Gizem Elmaağaçlı

Personal information
- Born: 4 November 1997 (age 28) Kayseri, Turkey

Sport
- Country: Turkey
- Sport: Archery
- Event: compound
- Club: Kayseri Büyükşehir Belediyespor

Medal record
Women's Archery
Representing Turkey
World Indoor Championships
| Gold medal – first place | 2016 Ankara | Junior team |
European Championships
| Gold medal – first place | 2018 Legnica | Team |
European Indoor Championships
| Gold medal – first place | 2019 Samsun | Individual |
| Bronze medal – third place | 2019 Samsun | Team |
World Cup
| Gold medal – first place | 2019 Berlin | Team |
| Bronze medal – third place | 2019 Shamghai | Team |
| Bronze medal – third place | 2018 Berlin | Team |
Universiade
| Silver medal – second place | 2019 Naples | Team |
| Bronze medal – third place | 2017 Taipei | Team |

= Gizem Elmaağaçlı =

Turkish archer (born 1997)

Gizem Elmaağaçlı (born 4 November 1997) is a Turkish compound archer.

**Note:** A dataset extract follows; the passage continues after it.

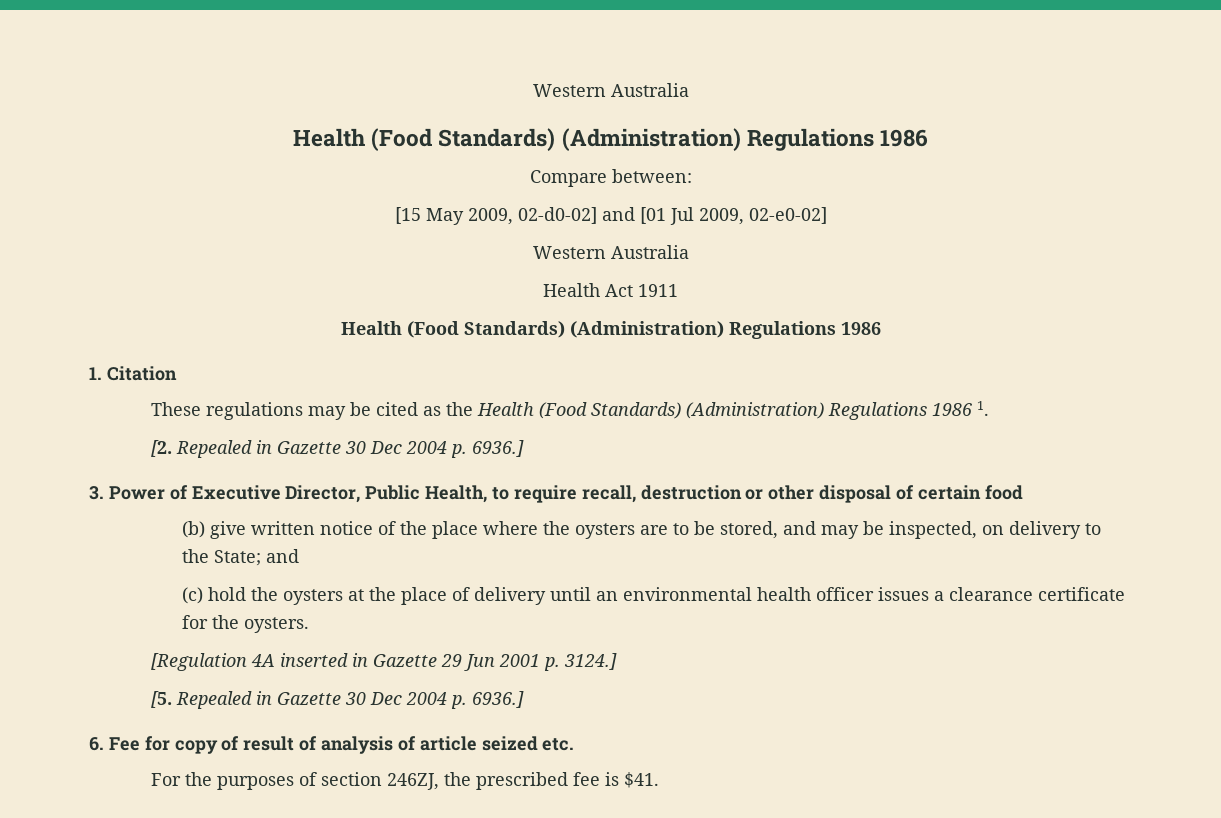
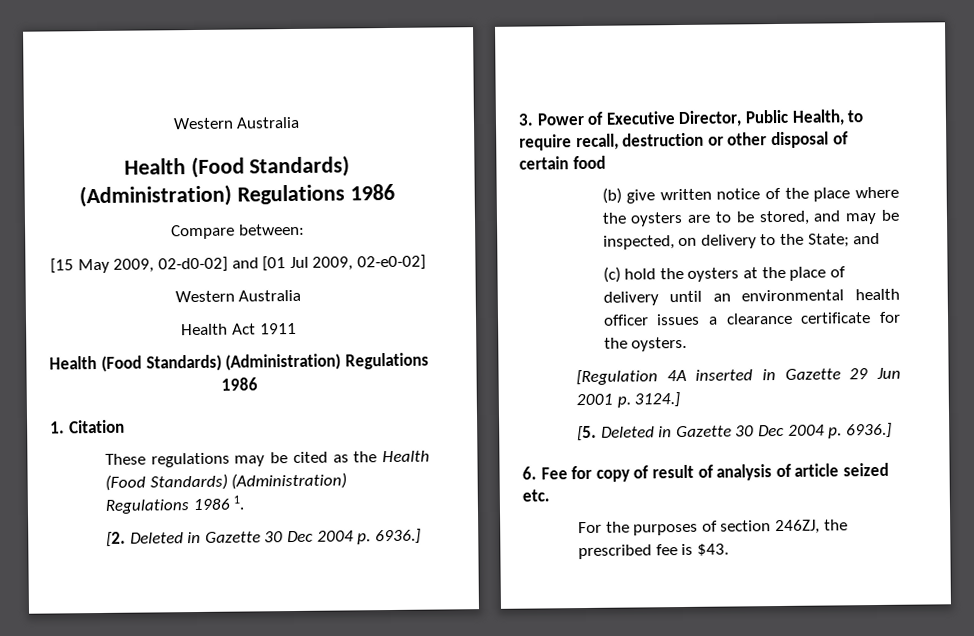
[176,440,253,458] Repealed -> [129,532,184,544] Deleted
[176,691,253,709] Repealed -> [600,426,655,438] Deleted
[624,772,660,788] $41. -> [696,543,729,556] $43.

She is a member of Kayseri Büyükşehir Belediyespor and part of the national team.

==Career==
Gizem Elmaağaçlı won the gold medal in the compound women event at the 2019 European Indoor Archery Championships held in Samsun, Türkiye. She also won the bronze medal in the women's team compound event. Gizem received the invitational place to the Hyundai Archery World Cup Final held in Samsun at the end of the 2018 outdoor season. She lost her first match of that competition against eventual winner Sara Lopez.